─── Supplied data ───

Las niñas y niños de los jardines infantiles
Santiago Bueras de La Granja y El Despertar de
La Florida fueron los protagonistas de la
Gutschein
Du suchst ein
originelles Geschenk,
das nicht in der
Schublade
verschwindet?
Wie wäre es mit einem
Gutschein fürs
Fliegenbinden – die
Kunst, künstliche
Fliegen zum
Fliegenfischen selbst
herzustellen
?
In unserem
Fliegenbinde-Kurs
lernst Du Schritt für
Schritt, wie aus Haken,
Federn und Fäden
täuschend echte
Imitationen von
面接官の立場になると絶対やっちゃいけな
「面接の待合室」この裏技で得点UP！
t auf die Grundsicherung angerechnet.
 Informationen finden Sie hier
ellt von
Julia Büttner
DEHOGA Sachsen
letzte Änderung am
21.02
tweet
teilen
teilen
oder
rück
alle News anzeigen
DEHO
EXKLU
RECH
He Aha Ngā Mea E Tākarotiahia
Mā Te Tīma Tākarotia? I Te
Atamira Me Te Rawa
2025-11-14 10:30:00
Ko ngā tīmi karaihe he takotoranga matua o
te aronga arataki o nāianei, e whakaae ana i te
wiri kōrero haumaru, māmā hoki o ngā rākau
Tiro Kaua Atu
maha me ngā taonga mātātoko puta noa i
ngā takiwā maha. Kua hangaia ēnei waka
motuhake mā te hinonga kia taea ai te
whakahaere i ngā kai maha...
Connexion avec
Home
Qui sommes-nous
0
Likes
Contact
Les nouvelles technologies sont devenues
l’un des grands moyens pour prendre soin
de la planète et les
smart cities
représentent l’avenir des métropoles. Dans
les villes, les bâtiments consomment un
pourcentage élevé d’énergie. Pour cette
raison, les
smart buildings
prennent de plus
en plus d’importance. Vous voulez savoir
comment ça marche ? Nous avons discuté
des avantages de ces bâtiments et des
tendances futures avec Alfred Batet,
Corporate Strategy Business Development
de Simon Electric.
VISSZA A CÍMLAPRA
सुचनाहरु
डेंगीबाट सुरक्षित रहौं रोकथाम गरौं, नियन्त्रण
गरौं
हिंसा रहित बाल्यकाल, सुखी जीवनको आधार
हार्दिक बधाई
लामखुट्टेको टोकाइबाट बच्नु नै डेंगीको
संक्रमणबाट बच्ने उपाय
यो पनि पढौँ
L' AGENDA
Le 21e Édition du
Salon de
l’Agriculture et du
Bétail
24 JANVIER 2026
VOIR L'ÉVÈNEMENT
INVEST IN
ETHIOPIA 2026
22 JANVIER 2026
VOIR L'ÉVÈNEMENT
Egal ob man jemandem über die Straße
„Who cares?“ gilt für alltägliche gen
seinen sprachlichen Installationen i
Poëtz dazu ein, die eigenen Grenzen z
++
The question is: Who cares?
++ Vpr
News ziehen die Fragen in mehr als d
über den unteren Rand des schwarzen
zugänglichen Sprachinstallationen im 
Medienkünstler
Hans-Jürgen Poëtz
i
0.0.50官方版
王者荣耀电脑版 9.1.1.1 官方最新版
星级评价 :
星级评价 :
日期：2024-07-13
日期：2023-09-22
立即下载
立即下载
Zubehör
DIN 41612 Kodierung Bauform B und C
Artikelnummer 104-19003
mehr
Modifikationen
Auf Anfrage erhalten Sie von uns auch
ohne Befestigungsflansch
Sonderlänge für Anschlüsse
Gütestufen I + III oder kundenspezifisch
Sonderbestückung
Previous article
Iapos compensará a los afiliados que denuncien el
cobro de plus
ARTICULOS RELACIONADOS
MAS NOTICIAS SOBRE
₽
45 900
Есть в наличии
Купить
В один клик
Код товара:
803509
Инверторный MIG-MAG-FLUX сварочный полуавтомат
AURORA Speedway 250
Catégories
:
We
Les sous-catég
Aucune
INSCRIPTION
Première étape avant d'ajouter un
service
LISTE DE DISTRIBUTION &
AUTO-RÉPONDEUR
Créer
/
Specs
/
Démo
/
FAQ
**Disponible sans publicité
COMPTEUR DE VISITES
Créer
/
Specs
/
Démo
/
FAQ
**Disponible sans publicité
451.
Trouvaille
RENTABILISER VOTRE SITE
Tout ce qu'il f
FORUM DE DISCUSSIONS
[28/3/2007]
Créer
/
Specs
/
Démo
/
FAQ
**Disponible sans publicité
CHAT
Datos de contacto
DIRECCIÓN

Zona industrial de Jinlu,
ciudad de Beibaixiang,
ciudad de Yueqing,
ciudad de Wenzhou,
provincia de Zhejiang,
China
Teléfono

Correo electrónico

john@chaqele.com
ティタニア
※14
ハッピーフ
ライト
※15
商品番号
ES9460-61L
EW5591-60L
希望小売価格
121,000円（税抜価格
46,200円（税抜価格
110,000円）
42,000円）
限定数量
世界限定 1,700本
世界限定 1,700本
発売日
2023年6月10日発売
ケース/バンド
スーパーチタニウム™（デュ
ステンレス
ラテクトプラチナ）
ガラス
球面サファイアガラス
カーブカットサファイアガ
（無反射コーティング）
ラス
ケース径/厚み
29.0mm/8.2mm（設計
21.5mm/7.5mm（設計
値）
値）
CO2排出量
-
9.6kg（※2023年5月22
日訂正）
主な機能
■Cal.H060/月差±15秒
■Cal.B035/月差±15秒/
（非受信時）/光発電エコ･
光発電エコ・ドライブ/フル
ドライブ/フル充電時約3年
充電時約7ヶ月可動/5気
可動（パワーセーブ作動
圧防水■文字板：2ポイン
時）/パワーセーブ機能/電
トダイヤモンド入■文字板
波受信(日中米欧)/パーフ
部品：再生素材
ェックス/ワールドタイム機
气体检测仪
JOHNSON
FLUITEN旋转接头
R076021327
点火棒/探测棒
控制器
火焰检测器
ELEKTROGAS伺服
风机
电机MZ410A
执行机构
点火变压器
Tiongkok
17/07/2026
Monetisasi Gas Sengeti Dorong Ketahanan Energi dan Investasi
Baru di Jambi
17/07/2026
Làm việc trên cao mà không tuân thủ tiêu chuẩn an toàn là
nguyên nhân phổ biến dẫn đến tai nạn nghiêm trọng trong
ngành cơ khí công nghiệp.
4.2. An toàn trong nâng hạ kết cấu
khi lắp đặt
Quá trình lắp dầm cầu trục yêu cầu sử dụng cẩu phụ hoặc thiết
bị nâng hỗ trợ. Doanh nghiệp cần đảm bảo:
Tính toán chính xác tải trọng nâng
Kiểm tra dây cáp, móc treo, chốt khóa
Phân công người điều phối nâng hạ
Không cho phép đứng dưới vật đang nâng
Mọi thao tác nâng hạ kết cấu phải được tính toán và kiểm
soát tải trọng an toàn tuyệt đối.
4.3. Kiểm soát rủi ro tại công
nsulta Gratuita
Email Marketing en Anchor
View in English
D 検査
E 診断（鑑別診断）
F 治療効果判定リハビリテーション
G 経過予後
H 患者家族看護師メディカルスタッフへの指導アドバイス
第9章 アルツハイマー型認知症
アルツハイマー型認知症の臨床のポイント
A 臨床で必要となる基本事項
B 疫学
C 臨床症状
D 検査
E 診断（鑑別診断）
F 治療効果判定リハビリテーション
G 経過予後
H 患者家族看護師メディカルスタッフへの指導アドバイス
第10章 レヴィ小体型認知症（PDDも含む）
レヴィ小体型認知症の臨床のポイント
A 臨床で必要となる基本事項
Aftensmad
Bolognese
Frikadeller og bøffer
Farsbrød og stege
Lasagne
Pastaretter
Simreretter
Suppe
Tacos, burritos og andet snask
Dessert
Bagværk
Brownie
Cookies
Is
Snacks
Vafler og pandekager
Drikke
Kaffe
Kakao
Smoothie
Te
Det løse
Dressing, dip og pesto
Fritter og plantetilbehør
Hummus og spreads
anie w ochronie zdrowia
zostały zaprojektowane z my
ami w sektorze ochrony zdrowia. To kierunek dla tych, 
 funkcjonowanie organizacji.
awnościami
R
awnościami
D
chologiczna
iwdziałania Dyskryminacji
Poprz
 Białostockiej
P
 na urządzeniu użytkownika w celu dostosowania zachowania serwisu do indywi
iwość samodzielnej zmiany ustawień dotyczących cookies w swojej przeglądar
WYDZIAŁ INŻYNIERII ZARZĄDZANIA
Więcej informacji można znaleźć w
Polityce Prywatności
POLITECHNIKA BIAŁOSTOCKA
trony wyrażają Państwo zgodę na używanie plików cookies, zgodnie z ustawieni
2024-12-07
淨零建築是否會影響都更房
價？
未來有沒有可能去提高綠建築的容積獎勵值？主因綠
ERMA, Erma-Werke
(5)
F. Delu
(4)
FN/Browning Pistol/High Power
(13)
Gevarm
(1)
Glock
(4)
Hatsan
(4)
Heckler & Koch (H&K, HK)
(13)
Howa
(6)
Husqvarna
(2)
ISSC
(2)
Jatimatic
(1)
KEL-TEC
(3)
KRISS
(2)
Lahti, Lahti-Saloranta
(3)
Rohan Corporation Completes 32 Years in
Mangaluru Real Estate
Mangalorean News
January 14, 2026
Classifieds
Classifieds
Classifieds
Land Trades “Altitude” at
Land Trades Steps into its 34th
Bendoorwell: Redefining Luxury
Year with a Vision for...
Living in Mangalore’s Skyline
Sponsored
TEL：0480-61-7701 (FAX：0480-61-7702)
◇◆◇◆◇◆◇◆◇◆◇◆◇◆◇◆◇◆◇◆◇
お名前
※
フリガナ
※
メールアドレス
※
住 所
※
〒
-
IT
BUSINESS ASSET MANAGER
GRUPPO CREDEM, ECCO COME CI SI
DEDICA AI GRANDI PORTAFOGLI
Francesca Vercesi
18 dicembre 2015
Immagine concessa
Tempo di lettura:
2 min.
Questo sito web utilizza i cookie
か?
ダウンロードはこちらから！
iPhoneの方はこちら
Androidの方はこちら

───

• Work to be completed
Search the entries above for the string "nghiệp". Copy each line that holds it.

• Result of the task
ngành cơ khí công nghiệp.
bị nâng hỗ trợ. Doanh nghiệp cần đảm bảo:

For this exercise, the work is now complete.